#### [WHAT THIS TASK INVOLVES]
Print the material below exactly as it stands, please, from its first line to the line holding "Opis produktu", with no pictures.
=====
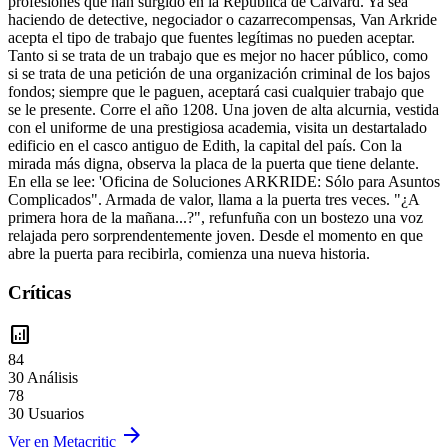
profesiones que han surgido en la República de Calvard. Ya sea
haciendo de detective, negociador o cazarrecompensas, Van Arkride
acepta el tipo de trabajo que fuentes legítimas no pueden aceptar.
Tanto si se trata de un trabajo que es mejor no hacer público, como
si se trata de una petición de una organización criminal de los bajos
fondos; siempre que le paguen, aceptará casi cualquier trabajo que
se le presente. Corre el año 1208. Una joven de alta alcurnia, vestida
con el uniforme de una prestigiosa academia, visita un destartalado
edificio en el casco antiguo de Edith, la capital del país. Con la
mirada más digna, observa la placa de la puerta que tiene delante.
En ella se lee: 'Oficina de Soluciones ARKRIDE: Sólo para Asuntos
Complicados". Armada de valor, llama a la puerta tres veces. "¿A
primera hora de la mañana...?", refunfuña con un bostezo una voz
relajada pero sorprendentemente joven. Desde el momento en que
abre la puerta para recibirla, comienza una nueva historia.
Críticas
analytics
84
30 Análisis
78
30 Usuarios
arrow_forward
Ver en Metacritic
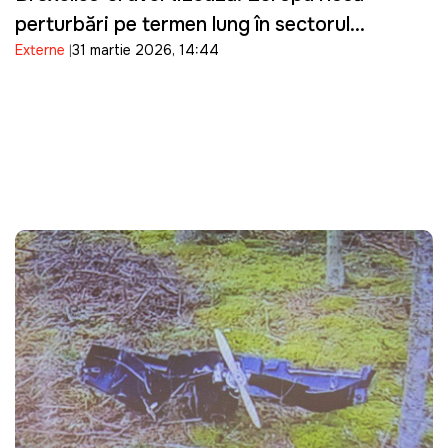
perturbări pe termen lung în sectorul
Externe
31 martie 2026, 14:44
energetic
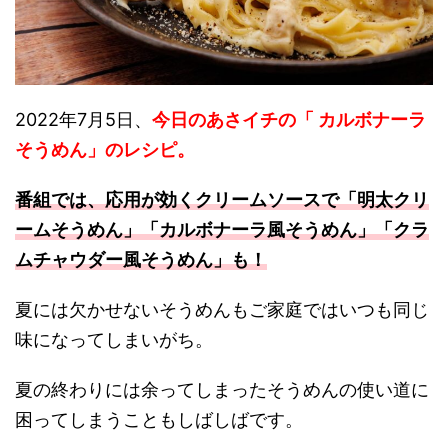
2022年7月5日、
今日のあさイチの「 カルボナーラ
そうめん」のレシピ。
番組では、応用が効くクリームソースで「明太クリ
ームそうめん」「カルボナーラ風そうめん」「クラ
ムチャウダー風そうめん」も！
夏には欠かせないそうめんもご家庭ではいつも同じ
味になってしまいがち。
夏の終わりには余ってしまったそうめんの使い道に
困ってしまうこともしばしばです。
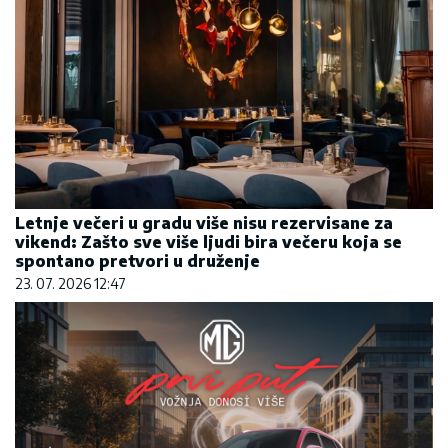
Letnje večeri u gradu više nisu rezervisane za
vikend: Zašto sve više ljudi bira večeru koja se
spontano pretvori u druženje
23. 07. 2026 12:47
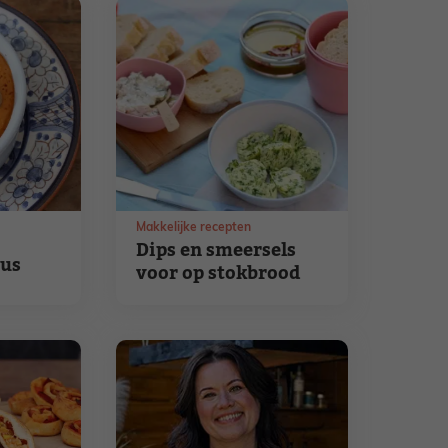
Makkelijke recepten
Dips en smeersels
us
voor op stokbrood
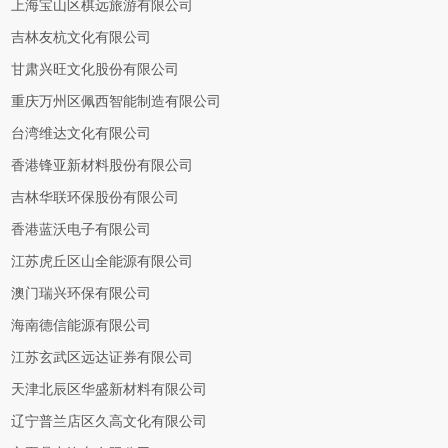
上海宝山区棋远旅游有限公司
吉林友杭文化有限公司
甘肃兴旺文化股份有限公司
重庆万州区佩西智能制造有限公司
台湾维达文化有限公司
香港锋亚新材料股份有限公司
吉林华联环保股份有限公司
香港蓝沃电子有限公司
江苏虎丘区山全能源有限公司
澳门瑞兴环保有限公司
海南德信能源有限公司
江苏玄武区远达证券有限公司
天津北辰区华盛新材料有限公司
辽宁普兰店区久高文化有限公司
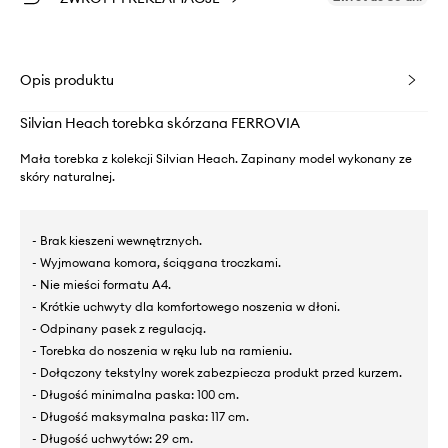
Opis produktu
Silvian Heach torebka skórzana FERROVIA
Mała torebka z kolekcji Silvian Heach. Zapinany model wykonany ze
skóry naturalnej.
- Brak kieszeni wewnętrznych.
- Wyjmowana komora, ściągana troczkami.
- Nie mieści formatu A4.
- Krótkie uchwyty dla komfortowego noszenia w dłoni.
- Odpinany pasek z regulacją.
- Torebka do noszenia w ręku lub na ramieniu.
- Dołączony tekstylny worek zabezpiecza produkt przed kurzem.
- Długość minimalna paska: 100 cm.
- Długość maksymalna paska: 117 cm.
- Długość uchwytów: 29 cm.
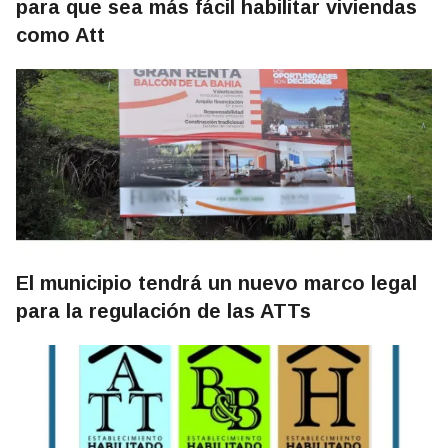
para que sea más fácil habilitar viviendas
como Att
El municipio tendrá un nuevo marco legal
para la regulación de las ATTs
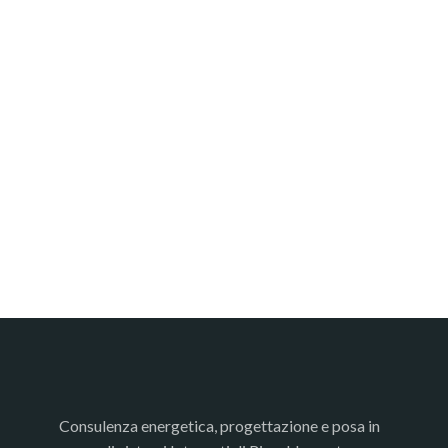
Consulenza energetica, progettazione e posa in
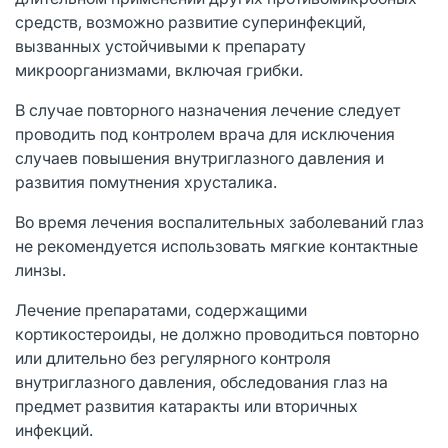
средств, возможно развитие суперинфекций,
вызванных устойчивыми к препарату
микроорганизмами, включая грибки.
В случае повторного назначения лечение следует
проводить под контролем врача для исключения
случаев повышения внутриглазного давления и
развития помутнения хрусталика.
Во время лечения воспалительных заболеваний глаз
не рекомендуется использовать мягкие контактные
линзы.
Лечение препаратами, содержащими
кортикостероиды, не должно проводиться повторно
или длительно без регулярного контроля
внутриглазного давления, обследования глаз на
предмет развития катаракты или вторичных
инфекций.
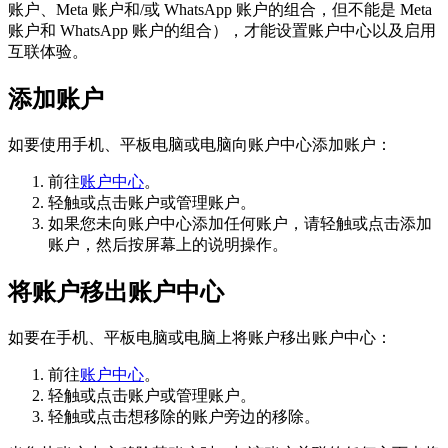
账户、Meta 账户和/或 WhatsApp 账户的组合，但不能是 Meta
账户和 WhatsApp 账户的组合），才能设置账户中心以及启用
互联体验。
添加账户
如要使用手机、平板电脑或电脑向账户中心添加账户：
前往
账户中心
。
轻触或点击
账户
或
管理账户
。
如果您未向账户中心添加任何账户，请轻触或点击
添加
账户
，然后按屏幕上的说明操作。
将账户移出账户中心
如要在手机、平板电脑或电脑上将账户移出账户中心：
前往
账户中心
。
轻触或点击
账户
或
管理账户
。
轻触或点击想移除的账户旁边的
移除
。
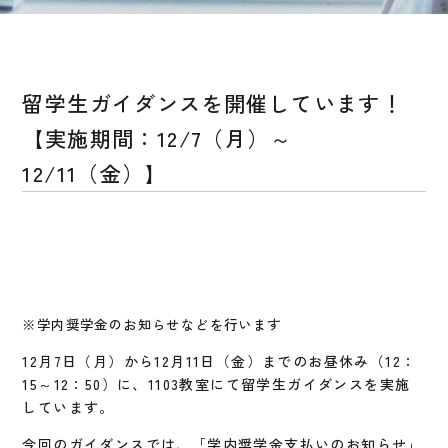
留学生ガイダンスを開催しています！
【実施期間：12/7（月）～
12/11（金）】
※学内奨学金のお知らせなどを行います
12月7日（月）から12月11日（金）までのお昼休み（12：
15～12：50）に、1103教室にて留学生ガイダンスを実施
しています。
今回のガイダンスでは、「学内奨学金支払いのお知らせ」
=====
#### [PROBLEM SOLUTION]
profesiones que han surgido en la República de Calvard. Ya sea
haciendo de detective, negociador o cazarrecompensas, Van Arkride
acepta el tipo de trabajo que fuentes legítimas no pueden aceptar.
Tanto si se trata de un trabajo que es mejor no hacer público, como
si se trata de una petición de una organización criminal de los bajos
fondos; siempre que le paguen, aceptará casi cualquier trabajo que
se le presente. Corre el año 1208. Una joven de alta alcurnia, vestida
con el uniforme de una prestigiosa academia, visita un destartalado
edificio en el casco antiguo de Edith, la capital del país. Con la
mirada más digna, observa la placa de la puerta que tiene delante.
En ella se lee: 'Oficina de Soluciones ARKRIDE: Sólo para Asuntos
Complicados". Armada de valor, llama a la puerta tres veces. "¿A
primera hora de la mañana...?", refunfuña con un bostezo una voz
relajada pero sorprendentemente joven. Desde el momento en que
abre la puerta para recibirla, comienza una nueva historia.
Críticas
analytics
84
30 Análisis
78
30 Usuarios
arrow_forward
Ver en Metacritic
perturbări pe termen lung în sectorul
Externe
31 martie 2026, 14:44
energetic
2022年7月5日、
今日のあさイチの「 カルボナーラ
そうめん」のレシピ。
番組では、応用が効くクリームソースで「明太クリ
ームそうめん」「カルボナーラ風そうめん」「クラ
ムチャウダー風そうめん」も！
夏には欠かせないそうめんもご家庭ではいつも同じ
味になってしまいがち。
夏の終わりには余ってしまったそうめんの使い道に
困ってしまうこともしばしばです。
Letnje večeri u gradu više nisu rezervisane za
vikend: Zašto sve više ljudi bira večeru koja se
spontano pretvori u druženje
23. 07. 2026 12:47
Makkelijke recepten
Dips en smeersels
us
voor op stokbrood
上海宝山区棋远旅游有限公司
吉林友杭文化有限公司
甘肃兴旺文化股份有限公司
重庆万州区佩西智能制造有限公司
台湾维达文化有限公司
香港锋亚新材料股份有限公司
吉林华联环保股份有限公司
香港蓝沃电子有限公司
江苏虎丘区山全能源有限公司
澳门瑞兴环保有限公司
海南德信能源有限公司
江苏玄武区远达证券有限公司
天津北辰区华盛新材料有限公司
辽宁普兰店区久高文化有限公司
Opis produktu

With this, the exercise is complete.